Everything in the listing below from the line containing "являются государственные программы" through the line containing "в Казаках 3" must be repeated exactly; the remaining lines are not wanted.
────────────────
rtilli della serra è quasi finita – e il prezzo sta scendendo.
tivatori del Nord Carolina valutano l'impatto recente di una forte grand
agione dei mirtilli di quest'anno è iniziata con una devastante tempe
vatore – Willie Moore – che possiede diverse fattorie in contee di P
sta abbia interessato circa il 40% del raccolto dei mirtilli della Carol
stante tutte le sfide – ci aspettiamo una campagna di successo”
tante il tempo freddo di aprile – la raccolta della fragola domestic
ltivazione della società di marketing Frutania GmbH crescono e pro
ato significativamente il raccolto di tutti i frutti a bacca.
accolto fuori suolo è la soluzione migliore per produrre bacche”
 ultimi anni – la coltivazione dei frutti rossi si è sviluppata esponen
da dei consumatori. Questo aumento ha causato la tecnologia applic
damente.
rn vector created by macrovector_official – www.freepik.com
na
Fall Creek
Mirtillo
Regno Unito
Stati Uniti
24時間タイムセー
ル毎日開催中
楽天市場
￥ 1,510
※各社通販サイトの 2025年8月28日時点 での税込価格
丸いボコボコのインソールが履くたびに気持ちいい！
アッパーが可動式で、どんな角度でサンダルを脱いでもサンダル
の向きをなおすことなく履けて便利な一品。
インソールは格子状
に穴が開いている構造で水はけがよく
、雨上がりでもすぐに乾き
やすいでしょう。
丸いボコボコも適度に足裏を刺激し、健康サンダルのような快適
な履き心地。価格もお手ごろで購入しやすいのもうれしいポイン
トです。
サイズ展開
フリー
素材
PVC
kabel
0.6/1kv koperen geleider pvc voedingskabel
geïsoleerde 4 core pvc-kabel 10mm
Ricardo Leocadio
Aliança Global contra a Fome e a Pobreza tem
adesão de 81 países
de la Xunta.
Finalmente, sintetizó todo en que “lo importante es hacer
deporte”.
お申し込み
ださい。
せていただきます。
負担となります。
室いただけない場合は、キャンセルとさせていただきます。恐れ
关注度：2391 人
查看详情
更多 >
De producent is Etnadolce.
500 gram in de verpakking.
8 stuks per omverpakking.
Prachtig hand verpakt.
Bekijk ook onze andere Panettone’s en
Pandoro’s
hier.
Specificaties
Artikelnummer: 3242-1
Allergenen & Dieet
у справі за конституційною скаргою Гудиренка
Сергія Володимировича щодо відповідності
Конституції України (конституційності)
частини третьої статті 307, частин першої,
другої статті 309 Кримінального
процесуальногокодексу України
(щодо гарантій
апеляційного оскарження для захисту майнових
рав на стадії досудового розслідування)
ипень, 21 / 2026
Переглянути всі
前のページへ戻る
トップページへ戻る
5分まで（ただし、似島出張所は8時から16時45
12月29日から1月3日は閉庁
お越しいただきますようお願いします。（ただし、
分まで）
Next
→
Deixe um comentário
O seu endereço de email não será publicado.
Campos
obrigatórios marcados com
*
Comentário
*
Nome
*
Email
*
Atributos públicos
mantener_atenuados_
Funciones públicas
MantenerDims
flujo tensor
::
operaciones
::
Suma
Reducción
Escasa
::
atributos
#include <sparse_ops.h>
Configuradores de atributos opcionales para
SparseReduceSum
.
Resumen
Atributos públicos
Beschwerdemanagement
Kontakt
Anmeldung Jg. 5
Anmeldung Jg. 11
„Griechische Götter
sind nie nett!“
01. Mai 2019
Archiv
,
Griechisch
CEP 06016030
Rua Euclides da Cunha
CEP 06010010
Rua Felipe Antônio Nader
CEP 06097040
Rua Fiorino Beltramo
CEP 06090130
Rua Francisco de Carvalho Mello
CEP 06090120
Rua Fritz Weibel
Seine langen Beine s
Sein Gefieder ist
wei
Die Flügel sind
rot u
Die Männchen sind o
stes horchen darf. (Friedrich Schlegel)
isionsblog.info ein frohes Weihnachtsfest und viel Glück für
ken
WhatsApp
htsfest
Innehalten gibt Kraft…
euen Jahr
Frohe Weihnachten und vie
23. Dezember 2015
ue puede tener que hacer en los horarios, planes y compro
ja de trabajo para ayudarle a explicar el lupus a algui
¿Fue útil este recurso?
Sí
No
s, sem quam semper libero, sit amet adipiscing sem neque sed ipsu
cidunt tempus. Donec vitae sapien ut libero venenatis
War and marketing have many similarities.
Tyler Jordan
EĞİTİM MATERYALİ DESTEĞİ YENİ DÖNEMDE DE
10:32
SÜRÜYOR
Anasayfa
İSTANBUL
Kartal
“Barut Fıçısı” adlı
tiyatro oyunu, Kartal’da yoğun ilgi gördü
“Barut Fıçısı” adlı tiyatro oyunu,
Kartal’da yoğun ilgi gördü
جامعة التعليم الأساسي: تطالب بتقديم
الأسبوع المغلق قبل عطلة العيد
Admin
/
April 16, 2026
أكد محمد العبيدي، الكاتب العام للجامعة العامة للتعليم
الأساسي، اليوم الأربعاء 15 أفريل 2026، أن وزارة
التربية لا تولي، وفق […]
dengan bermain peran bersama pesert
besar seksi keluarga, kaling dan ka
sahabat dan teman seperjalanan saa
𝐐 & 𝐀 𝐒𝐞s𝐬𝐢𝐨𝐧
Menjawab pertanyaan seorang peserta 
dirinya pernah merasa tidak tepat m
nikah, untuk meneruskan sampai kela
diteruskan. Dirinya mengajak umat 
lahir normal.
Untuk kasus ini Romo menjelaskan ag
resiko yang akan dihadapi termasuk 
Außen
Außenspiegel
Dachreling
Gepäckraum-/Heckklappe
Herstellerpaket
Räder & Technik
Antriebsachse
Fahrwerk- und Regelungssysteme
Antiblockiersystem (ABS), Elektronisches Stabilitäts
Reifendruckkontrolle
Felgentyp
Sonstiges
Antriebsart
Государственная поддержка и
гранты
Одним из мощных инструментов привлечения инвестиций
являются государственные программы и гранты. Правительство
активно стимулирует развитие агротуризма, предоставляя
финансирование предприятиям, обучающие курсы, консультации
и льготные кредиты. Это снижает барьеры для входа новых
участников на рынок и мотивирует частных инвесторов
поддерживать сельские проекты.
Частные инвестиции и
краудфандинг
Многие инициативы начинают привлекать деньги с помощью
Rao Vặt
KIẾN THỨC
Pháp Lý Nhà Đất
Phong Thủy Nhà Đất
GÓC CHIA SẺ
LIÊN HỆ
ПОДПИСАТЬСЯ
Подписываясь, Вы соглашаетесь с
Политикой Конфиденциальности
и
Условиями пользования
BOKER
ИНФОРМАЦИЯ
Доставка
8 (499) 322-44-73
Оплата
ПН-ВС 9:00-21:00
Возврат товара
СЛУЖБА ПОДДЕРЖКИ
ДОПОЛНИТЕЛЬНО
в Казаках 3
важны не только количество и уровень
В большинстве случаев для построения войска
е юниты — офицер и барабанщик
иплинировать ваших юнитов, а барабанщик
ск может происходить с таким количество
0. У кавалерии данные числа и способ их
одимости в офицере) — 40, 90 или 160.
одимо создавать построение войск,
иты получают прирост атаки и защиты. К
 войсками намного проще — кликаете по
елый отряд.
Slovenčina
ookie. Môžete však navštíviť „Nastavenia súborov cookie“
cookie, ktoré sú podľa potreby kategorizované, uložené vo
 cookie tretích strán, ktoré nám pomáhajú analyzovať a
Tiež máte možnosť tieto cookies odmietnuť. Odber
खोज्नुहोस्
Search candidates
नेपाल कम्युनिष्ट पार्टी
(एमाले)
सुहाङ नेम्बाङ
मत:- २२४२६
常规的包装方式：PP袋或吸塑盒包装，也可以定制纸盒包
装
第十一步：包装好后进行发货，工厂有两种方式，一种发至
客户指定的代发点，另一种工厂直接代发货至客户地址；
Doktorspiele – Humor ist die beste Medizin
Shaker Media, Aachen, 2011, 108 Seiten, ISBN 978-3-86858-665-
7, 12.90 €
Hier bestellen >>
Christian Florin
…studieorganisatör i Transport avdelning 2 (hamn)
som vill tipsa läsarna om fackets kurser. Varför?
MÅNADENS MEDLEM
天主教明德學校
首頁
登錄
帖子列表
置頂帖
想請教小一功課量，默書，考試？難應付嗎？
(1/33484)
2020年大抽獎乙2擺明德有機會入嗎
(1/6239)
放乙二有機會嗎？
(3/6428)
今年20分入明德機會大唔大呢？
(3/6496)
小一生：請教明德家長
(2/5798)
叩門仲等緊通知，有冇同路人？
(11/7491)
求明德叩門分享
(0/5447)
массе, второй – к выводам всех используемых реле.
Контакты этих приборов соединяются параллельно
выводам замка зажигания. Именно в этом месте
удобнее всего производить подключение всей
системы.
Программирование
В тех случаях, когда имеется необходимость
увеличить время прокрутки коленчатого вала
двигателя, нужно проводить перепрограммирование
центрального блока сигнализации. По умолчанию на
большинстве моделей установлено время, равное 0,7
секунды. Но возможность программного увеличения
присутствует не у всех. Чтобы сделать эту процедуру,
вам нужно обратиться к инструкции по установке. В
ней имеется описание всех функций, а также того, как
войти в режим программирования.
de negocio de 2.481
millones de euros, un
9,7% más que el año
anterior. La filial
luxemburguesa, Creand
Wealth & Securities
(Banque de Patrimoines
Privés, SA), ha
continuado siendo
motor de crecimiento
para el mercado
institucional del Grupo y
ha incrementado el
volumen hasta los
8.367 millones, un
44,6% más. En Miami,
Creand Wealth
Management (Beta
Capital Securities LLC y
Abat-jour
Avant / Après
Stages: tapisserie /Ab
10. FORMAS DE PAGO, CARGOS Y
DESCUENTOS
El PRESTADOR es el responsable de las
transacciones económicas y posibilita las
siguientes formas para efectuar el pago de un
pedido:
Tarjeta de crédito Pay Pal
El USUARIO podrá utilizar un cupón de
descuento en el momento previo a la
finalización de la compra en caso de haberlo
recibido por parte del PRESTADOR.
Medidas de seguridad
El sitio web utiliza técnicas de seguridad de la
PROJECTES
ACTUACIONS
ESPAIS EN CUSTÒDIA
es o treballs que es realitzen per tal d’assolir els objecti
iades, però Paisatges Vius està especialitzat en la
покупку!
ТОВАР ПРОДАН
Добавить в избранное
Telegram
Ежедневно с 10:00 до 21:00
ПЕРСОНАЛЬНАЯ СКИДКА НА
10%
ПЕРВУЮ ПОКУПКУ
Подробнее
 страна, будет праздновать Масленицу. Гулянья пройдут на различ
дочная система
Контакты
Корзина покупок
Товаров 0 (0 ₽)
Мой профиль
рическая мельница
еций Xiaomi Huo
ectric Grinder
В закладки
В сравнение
────────────────
Task solution:
являются государственные программы и гранты. Правительство
активно стимулирует развитие агротуризма, предоставляя
финансирование предприятиям, обучающие курсы, консультации
и льготные кредиты. Это снижает барьеры для входа новых
участников на рынок и мотивирует частных инвесторов
поддерживать сельские проекты.
Частные инвестиции и
краудфандинг
Многие инициативы начинают привлекать деньги с помощью
Rao Vặt
KIẾN THỨC
Pháp Lý Nhà Đất
Phong Thủy Nhà Đất
GÓC CHIA SẺ
LIÊN HỆ
ПОДПИСАТЬСЯ
Подписываясь, Вы соглашаетесь с
Политикой Конфиденциальности
и
Условиями пользования
BOKER
ИНФОРМАЦИЯ
Доставка
8 (499) 322-44-73
Оплата
ПН-ВС 9:00-21:00
Возврат товара
СЛУЖБА ПОДДЕРЖКИ
ДОПОЛНИТЕЛЬНО
в Казаках 3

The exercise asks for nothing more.